都立小山台高時代は21世紀枠で選出され、甲子園のマウンドに立った「都立の星」。阿部監督と同じ中央大を卒業後、社会人野球の三菱パワー(現三菱重工East)で成長を遂げ、2020年ドラフト4位で巨人に入団。小山台高から初のプロ野球選手になりました。
1年目の2021年秋に右肘のトミー・ジョン手術を受け、育成選手に。約2年、苦しいリハビリに取り組んできました。昨年7月に支配下へと復帰し、悲願の1軍初登板。1軍では全て中継ぎで8試合に登板し、防御率1.04。

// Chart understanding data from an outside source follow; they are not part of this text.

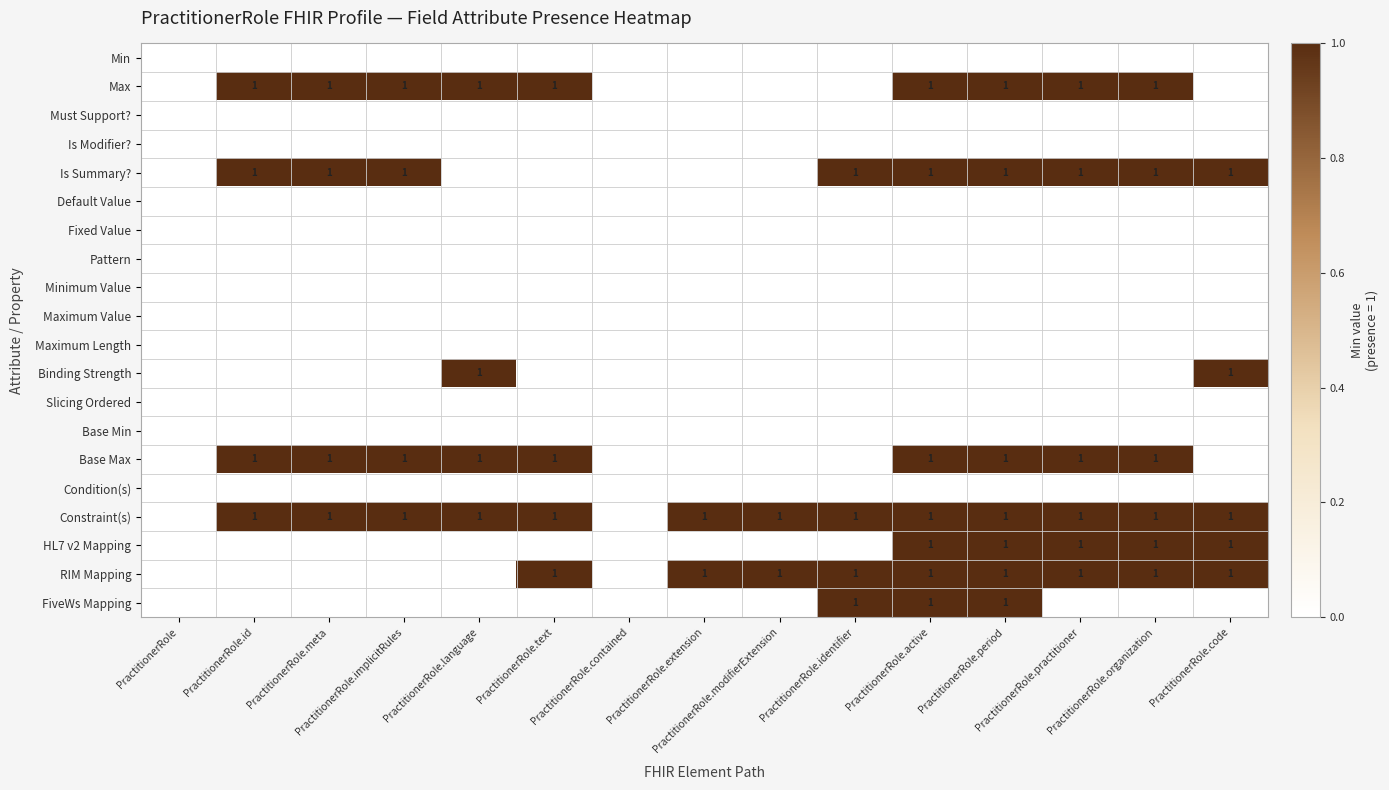

Between PractitionerRole.active and PractitionerRole.implicitRules, which is larger?

PractitionerRole.active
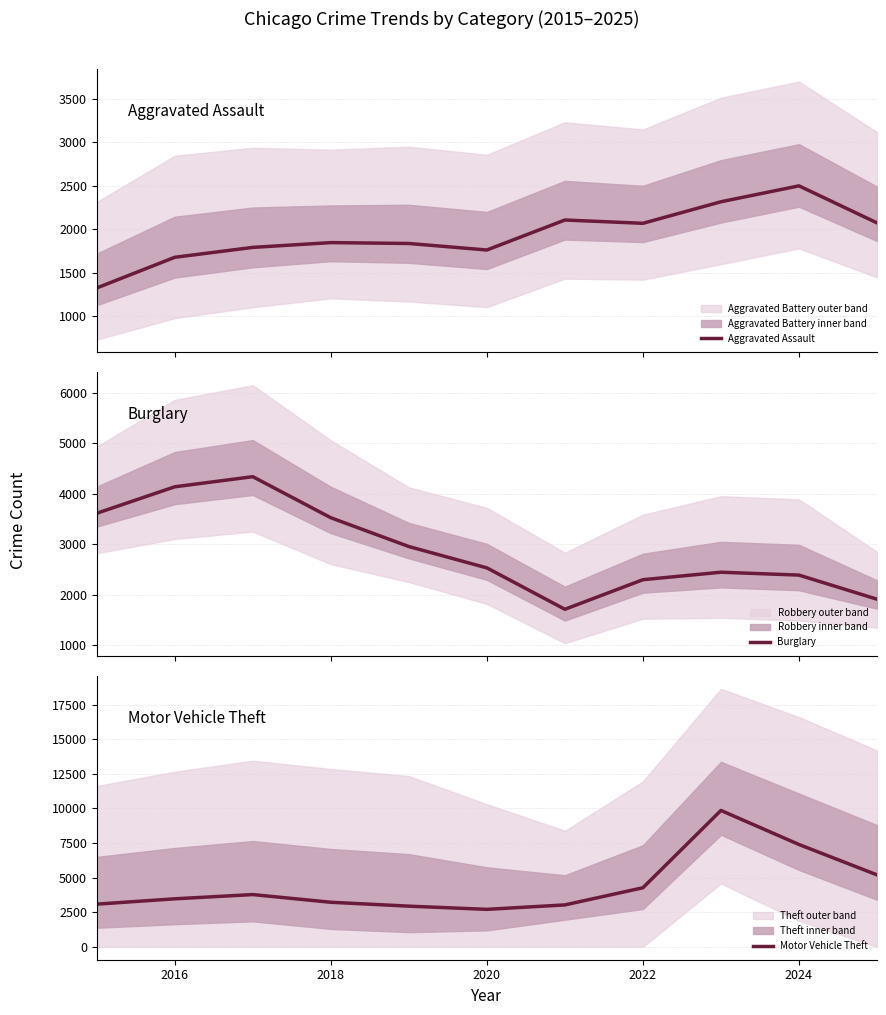

The Motor Vehicle Theft series shows 5629 at 2016. True or false?

False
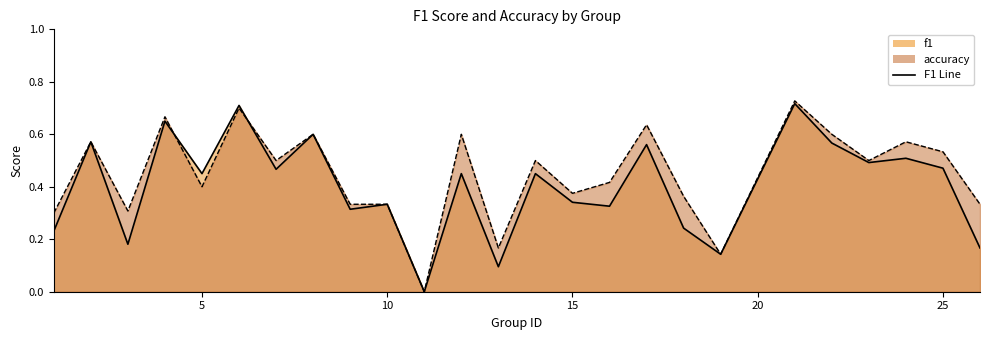

Where is accuracy nearest to the value 0?

11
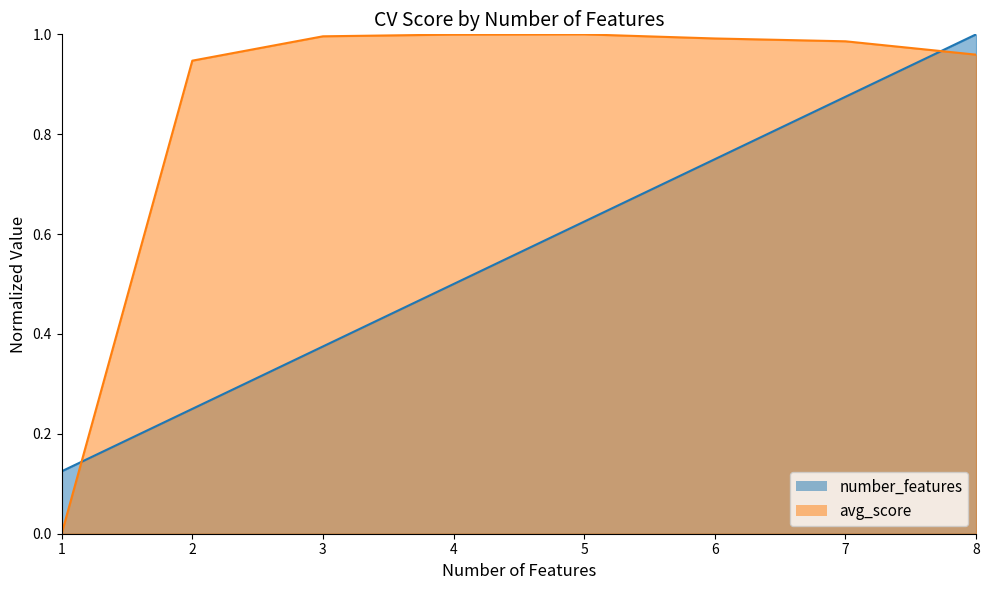

List the series in order of their peak value, lowest first.

number_features, avg_score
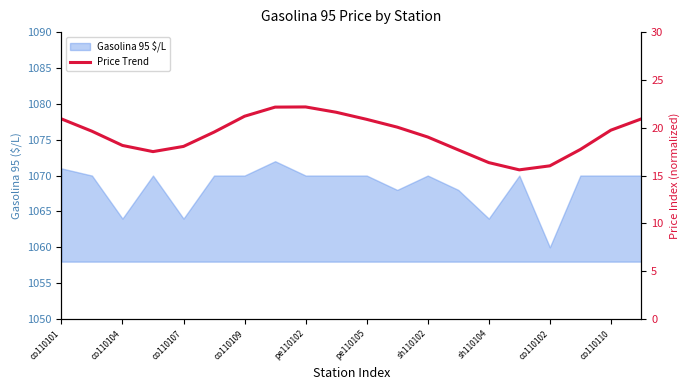

What position from the left is 11?

12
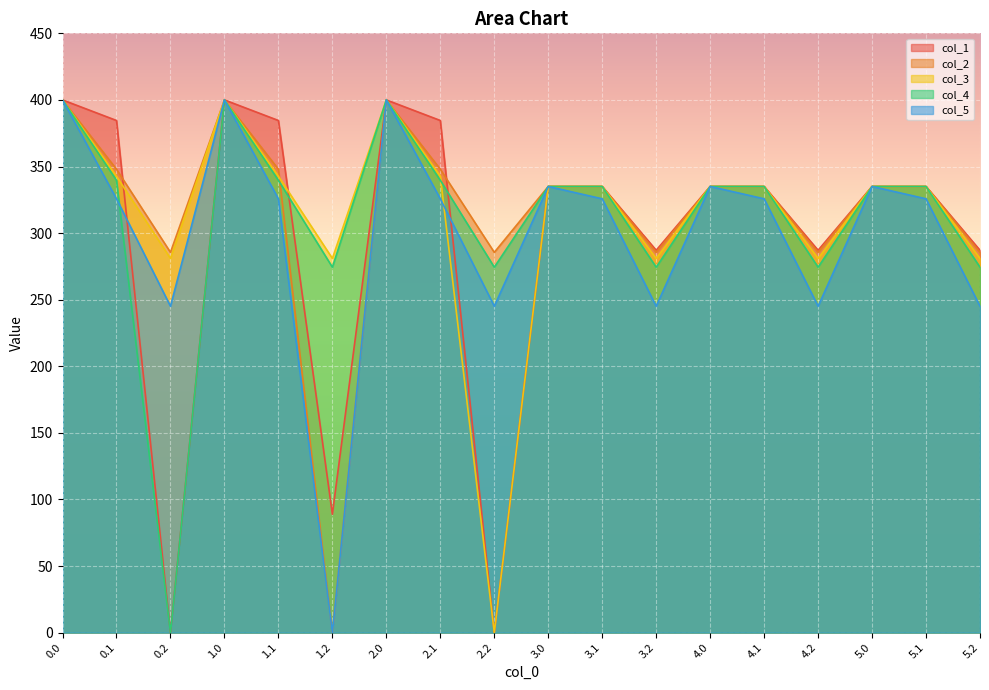

What position from the left is 2.1?

8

巨人取材歴のあるベテランのスポーツ紙記者は、こう語ります。
「巨人ファンにとっての『二大トラウマ』は内海哲也を西武に、長野久義を広島にもっていかれたことでしょう。ともに巨人にとっては失ってはいけない人材でしたが、目の前のシーズンを戦うために必要な若手をプロテクトすれば、実力が下り坂のベテランはどうしても漏れてしまう。そう頭では分かっていても、二人の場合は存在感が大きすぎて、余波も大きかった」
さらに、こう続けるのです。
「そういう意味では、伊藤の放出は確かに痛いけれども、ファンの間でも知る人ぞ知る存在だったというのが正直なところ。少なくとも騒動には至っていない。これが小林誠司といったビッグネームだったら『何でリストから外したんだ』と大問題になっていたでしょう。やむなしというところではないでしょうか」
一方、ホークスファンからすれば思い入れの強い甲斐とのお別れは寂しいけれども、150キロ超の強いボールを投げる伊藤の加入は心強いことでしょう。
早くも小久保監督は先発起用を示唆。強力なローテーションの一角を担う可能性も十分あります。
「報道によれば伊藤の年俸は820万円。
中央大の先輩にあたる阿部監督が、やはりプロテクトすべきだった…と後悔するほどの活躍ができるか。その剛腕に注目です。